Would love to teach a heel with eye contact. Think this is so neat, but not sure I know how to do ?

I have the watch & when they look at me reward, but to put that with a heel, na............. Doing Rally & would love to get this attention from the dog. Any tips ?????

Also, how do you do teach the heel with eye contact & them understand heeling like this or just going for a dog walk ?

~Thanks~


----------



## Kayla's Dad (Jul 2, 2007)

> Originally Posted By: LuvourGSsI have the watch & when they look at me reward,


Then you are part way there! Take the watch to the next level...

Are you doing the watch when you two are face to face? Next step is to put Storm(?) in a heel position next to you and practice the watch while he is sitting by your side. Then expand to one step, two steps and so on.

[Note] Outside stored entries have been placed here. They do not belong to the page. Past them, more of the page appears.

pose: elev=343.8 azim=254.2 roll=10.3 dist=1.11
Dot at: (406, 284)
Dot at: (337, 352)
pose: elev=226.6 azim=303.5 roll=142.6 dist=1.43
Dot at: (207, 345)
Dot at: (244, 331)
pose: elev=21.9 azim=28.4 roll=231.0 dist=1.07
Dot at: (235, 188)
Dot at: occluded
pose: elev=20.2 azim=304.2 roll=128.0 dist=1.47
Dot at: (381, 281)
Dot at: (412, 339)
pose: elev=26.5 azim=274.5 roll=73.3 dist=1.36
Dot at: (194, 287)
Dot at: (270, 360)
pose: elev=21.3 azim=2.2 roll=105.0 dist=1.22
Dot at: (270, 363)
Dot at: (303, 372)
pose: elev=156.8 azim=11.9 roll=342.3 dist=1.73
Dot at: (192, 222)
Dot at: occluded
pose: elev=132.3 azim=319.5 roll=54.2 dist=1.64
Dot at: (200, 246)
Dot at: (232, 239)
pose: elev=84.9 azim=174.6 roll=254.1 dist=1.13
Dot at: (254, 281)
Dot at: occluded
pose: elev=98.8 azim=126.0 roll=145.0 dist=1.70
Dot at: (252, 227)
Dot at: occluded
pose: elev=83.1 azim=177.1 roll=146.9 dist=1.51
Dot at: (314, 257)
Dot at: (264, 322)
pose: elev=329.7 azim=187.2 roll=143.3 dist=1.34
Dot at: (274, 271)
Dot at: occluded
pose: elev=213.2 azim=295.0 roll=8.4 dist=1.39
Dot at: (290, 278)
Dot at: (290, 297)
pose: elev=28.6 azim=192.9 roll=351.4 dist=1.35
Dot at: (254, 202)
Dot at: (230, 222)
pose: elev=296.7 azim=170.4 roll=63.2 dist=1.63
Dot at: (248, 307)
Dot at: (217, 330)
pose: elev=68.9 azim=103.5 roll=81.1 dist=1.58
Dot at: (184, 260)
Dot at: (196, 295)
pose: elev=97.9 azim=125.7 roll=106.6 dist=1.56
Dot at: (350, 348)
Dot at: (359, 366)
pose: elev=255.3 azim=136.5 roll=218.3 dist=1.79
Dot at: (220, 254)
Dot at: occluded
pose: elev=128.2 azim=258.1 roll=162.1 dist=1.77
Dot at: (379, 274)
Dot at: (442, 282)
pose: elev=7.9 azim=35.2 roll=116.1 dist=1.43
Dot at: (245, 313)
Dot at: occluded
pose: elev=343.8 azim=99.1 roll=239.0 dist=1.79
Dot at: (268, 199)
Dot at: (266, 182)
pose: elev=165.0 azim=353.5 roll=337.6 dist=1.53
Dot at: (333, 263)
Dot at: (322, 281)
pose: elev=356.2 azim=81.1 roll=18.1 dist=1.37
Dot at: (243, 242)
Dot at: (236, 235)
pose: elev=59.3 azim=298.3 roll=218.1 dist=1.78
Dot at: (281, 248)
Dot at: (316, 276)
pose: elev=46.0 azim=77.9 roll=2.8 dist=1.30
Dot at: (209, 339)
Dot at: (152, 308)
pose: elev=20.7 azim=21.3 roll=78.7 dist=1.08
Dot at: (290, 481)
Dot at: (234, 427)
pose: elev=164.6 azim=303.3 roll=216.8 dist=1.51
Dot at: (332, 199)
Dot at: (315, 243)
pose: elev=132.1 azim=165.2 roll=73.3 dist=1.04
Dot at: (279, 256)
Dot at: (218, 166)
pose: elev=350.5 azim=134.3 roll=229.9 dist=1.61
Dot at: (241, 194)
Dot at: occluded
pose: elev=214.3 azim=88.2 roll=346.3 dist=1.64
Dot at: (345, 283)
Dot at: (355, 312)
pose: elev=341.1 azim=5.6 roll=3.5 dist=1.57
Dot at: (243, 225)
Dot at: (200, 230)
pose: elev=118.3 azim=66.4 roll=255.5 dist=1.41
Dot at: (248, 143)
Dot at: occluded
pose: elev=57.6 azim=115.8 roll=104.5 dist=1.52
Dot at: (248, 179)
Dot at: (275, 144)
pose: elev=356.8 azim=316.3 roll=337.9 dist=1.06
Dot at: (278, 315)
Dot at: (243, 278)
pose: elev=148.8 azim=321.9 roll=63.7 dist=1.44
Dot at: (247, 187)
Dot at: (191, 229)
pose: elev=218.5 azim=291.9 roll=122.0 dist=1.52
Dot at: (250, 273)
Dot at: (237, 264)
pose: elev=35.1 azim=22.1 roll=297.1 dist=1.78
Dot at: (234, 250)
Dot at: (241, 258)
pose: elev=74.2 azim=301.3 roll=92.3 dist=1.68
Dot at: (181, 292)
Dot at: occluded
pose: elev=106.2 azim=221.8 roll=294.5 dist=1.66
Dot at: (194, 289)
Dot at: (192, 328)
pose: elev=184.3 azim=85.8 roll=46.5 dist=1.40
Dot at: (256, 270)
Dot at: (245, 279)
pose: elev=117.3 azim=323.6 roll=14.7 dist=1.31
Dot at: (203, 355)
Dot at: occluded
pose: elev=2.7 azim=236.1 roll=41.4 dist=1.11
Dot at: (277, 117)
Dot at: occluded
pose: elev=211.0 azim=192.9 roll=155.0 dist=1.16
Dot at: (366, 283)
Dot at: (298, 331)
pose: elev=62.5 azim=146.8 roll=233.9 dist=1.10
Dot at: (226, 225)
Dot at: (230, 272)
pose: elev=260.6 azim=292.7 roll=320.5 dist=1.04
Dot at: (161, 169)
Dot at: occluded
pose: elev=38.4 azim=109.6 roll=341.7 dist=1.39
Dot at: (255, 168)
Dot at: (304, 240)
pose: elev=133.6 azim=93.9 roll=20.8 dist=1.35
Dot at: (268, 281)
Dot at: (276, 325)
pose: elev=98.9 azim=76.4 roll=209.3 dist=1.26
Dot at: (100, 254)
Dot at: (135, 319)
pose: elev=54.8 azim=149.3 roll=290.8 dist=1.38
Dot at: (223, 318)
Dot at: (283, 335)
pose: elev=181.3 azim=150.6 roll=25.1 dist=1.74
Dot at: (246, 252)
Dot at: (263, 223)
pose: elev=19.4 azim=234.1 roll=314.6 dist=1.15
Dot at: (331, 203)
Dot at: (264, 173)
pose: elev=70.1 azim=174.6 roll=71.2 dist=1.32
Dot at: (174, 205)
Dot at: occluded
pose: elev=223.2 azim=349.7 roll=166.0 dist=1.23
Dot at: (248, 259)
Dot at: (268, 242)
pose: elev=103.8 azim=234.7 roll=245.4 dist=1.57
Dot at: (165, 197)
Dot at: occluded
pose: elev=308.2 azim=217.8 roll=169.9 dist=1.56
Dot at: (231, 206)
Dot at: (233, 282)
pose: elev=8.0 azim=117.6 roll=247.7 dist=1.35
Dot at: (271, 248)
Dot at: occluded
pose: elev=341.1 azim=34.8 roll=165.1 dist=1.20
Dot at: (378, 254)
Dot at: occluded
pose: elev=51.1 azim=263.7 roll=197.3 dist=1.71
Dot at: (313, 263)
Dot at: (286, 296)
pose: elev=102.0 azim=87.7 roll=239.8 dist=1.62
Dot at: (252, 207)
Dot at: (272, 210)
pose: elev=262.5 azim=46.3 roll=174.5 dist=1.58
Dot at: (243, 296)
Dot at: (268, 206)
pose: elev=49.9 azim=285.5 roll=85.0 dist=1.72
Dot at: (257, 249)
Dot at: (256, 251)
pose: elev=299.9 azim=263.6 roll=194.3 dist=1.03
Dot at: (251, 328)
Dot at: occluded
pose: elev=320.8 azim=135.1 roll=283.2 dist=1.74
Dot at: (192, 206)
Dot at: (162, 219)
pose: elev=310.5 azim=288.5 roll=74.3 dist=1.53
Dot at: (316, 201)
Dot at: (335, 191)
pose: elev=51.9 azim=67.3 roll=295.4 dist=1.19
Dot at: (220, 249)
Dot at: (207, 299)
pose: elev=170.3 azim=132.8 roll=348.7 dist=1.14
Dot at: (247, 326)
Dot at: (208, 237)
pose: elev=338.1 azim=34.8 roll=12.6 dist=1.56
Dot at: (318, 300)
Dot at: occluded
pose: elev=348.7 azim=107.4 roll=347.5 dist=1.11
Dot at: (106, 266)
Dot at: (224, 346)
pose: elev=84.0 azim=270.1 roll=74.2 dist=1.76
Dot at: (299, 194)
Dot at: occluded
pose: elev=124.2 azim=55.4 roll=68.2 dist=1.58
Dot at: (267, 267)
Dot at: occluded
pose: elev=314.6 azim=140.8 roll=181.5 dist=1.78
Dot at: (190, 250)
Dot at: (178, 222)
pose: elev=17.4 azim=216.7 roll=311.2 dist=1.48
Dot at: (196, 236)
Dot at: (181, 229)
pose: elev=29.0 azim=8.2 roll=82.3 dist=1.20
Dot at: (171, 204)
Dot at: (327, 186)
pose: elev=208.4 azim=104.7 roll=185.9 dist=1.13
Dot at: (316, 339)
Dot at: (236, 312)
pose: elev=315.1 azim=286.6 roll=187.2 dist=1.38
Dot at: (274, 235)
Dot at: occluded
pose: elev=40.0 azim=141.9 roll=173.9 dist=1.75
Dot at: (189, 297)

Regarding the watch/focus commands, one other thing I do: I use "watch me" & "focus' as my primary watch me commands. But I also use "Ready" as a watch me command. That way in the ring when responding to the judges "Are you ready" question, and I respond "ready," it is also a prompt to the dog to focus on me just as we begin the exercise whether it's in the obedience or rally ring.


----------



## IliamnasQuest (Aug 24, 2005)

I'd love to give you a quick and easy answer, but the honest truth is that attentive heeling is a lot of work on the part of the handler. You need to be consistent, persistent and highly rewarding to get that happy, head-up focused heeling that looks so good in the ring. Ideally you work with a trainer who can help you along and get you past all the mistakes we humans tend to make (that usually screw up the dog .. *L*).

I'll give you some tips and you can try these, though - if you're consistent you will see definite improvement in your heeling.

Since you already have taught your dogs to "watch", the next step is to do the "watch" while the dog is in heel position. Initially you DO NOT pressure your dog into proper heel position (you want to keep this very upbeat). So put a leash on your dog, go into a low-distraction area, have some great treats (in a pocket on your right side, or set the treats on a shelf or table) and put a smile on your face and in your voice. Tell your dog "sit" and then "stay" - and then step into proper heel position. Where your dog sits is immaterial right now - you will put yourself into heel position and work the "watch" command from there. Once in heel position, keep your shoulders straight and forward (don't dip your left shoulder back - common error!), smile at your dog and give your "watch" command (if you have one - or wait for your dog to give you eye contact). When your dog gives you eye contact, mark that behavior (click or "YESS!!" or whatever your reward marker is) and then either bring a treat over from your right hand to your left and give the treat, or run the dog over to the table/shelf and give a treat.

Then you do it again. Tell the dog "sit" and "stay" (keep your voice happy!) and then step into heel position, wait/ask for eye contact, mark the behavior and reward. Do this several times and end the session on a positive note (before the dog gets bored).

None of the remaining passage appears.